Nanoparticles of varying composition, size, shape, and architecture have been explored for use as photothermal agents in the field of cancer nanomedicine. Among them, gold nanoparticles provide a simple platform for thermal ablation owing to its biocompatibility in vivo. However, the synthesis of such gold nanoparticles exhibiting suitable properties for photothermal activity involves cumbersome routes using toxic chemicals as capping agents, which can cause concerns in vivo. Herein, gold nanoparticles, synthesized using green chemistry routes possessing near-infrared (NIR) absorbance facilitating photothermal therapy, would be a viable alternative. In this study, anisotropic gold nanoparticles were synthesized using an aqueous route with cocoa extract which served both as a reducing and stabilizing agent. The as-prepared gold nanoparticles were subjected to density gradient centrifugation to maximize its NIR absorption in the wavelength range of 800-1000 nm. The particles also showed good biocompatibility when tested in vitro using A431, MDA-MB231, L929, and NIH-3T3 cell lines up to concentrations of 200 µg/mL. Cell death induced in epidermoid carcinoma A431 cells upon irradiation with a femtosecond laser at 800 nm at a low power density of 6 W/cm(2) proved the suitability of green synthesized NIR absorbing anisotropic gold nanoparticles for photothermal ablation of cancer cells. These gold nanoparticles also showed good X-ray contrast when tested using computed tomography (CT), proving their feasibility for use as a contrast agent as well. This is the first report on green synthesized anisotropic and cytocompatible gold nanoparticles without any capping agents and their suitability for photothermal therapy.

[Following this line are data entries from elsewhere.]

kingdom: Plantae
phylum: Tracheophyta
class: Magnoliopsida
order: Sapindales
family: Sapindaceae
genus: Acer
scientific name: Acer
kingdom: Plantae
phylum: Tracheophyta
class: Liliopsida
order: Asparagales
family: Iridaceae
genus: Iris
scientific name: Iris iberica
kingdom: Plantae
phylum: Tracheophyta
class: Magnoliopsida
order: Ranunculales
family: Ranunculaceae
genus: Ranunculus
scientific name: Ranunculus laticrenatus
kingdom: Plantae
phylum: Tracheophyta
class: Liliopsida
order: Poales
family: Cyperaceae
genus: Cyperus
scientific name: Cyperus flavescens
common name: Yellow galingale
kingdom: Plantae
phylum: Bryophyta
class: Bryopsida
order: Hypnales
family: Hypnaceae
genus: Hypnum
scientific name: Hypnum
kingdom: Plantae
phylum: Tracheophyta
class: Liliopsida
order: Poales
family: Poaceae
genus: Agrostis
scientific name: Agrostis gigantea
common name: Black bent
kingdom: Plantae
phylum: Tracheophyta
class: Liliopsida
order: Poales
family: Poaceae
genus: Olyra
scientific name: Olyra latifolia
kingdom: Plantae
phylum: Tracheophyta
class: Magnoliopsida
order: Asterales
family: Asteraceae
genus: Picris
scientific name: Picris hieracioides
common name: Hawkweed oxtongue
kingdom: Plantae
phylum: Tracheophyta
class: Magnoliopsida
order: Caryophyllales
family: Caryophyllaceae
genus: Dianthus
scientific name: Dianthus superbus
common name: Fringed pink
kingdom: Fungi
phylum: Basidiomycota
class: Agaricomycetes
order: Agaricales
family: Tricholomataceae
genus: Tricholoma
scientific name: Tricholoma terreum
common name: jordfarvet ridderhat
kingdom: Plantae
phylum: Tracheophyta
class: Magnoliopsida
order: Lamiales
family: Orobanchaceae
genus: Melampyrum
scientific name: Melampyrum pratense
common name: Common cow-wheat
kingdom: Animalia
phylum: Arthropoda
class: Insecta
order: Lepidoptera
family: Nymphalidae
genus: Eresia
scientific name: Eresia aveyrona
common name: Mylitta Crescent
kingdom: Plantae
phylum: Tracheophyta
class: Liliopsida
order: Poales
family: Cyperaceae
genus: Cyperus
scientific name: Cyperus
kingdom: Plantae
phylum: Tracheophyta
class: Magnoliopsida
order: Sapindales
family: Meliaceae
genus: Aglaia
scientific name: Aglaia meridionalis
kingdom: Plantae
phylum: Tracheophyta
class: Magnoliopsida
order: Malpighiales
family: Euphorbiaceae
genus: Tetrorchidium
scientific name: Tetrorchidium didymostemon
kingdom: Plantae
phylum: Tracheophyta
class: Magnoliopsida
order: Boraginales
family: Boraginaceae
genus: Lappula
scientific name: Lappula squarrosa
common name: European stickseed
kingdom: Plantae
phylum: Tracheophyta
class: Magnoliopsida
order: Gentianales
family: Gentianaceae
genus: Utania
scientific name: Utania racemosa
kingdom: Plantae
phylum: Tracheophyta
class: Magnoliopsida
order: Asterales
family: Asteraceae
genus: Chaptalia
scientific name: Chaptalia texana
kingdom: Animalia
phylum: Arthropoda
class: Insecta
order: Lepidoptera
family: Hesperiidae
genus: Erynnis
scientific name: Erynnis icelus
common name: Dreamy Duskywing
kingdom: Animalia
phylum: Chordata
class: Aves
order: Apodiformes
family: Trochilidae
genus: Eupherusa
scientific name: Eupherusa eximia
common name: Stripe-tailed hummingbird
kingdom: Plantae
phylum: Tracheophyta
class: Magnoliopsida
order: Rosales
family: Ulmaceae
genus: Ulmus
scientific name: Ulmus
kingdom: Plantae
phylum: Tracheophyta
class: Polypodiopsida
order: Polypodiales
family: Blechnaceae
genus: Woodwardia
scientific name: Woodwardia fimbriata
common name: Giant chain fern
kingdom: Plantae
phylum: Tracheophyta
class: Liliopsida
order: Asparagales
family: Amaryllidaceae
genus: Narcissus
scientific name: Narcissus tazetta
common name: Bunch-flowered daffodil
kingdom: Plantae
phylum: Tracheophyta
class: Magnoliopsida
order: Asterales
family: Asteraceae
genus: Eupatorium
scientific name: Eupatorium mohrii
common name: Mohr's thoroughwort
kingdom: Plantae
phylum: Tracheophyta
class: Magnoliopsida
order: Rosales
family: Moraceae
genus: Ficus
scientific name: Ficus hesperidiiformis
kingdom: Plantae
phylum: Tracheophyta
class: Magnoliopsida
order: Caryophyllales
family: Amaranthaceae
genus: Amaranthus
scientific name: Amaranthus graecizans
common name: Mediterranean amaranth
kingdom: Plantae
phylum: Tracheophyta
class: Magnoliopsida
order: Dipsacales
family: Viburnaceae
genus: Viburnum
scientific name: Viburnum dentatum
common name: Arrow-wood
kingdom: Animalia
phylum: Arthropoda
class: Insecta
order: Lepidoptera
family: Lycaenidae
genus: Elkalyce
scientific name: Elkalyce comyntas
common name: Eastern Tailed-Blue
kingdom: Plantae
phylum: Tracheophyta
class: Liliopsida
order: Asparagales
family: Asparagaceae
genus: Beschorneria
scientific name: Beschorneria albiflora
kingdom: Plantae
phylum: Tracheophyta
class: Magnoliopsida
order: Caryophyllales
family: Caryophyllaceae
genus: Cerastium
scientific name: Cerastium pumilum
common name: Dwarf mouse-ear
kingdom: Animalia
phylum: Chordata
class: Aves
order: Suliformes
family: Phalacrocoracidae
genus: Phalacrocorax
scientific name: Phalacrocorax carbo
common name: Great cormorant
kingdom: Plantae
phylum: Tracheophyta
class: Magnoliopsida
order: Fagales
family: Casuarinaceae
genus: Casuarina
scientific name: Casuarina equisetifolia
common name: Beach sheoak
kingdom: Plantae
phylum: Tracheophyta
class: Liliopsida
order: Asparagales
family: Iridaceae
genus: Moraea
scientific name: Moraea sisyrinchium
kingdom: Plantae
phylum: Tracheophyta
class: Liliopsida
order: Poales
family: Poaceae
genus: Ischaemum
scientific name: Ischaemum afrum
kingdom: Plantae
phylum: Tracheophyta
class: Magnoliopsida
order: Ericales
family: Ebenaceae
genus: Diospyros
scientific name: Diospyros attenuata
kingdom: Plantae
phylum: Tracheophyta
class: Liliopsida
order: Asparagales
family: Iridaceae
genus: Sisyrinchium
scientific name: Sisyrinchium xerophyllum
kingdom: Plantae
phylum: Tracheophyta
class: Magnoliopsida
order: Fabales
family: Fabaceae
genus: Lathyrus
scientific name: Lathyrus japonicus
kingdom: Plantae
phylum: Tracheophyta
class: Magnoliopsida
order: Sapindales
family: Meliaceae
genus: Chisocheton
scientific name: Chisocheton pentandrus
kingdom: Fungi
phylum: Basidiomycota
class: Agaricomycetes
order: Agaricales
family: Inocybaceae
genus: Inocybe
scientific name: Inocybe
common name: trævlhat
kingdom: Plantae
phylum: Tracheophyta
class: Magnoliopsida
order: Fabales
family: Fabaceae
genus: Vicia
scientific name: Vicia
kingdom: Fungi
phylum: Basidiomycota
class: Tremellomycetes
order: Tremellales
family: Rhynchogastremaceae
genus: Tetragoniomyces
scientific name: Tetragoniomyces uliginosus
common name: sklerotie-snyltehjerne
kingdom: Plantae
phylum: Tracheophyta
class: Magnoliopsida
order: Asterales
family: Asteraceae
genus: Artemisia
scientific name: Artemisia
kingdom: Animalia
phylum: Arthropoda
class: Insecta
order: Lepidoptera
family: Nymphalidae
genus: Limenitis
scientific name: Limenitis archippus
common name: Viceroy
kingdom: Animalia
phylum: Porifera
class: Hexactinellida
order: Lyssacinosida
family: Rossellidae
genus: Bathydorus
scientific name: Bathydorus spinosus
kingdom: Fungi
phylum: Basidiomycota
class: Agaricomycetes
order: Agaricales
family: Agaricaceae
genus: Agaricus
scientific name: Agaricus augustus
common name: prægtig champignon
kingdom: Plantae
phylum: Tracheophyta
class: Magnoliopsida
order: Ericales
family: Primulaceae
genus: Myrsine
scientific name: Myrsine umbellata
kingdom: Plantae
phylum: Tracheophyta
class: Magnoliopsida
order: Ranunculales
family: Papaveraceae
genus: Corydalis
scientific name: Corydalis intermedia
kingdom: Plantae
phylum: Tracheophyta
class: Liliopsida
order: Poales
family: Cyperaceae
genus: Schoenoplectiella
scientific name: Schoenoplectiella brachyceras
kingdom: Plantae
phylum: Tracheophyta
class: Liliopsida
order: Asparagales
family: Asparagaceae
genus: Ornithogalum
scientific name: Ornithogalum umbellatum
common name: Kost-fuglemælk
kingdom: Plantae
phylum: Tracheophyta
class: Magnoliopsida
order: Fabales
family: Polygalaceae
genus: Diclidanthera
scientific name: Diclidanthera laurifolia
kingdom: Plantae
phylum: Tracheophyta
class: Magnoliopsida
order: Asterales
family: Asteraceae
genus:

Ambient temperature synthesis of citrate stabilized and biofunctionalized, fluorescent calcium fluoride nanocrystals for targeted labeling of cancer cells.

Targeted biological contrast agents are emerging as promising candidates in the field of cancer theragnostics. Herein, we report an ambient temperature synthesis of a nanosized, antibody functionalized lanthanide doped CaF2 biolabel and demonstrate in vitro its potential for cancer cell targeting efficacy and specificity. Monodispersed citrate stabilized lanthanide (Eu3+) doped CaF2 nanoparticles with size ∼25 nm, exhibiting strong fluorescent emission at 612 nm, were prepared using an aqueous wet chemical route at room temperature. Biofunctionalization of the fluorescent nanoparticles using an anti-EGFR antibody through EDC-NHS coupling chemistry enabled targeting of EGFR over-expressing cells. The nanobioconjugates showed preferential binding to EGFR+ve oral epithelial carcinoma cells (KB) and human epidermoid carcinoma cells (A431) with no accumulation onto EGFR-ve non-cancerous NIH 3T3 cells. The fluorescence was maintained after the bioconjugation as well as after attachment to the cancer cells, demonstrating their potential as targeted biolabels. Cytotoxicity evaluation with several cancerous (A431, KB) and non-cancerous (NIH 3T3, L929) cell lines revealed no toxicity at concentrations up to 1 mM. Thus, the fluorescence characteristics and biocompatibility, coupled with the molecular receptor targeting capability, suggest the potential use of CaF2 in the field of bioimaging.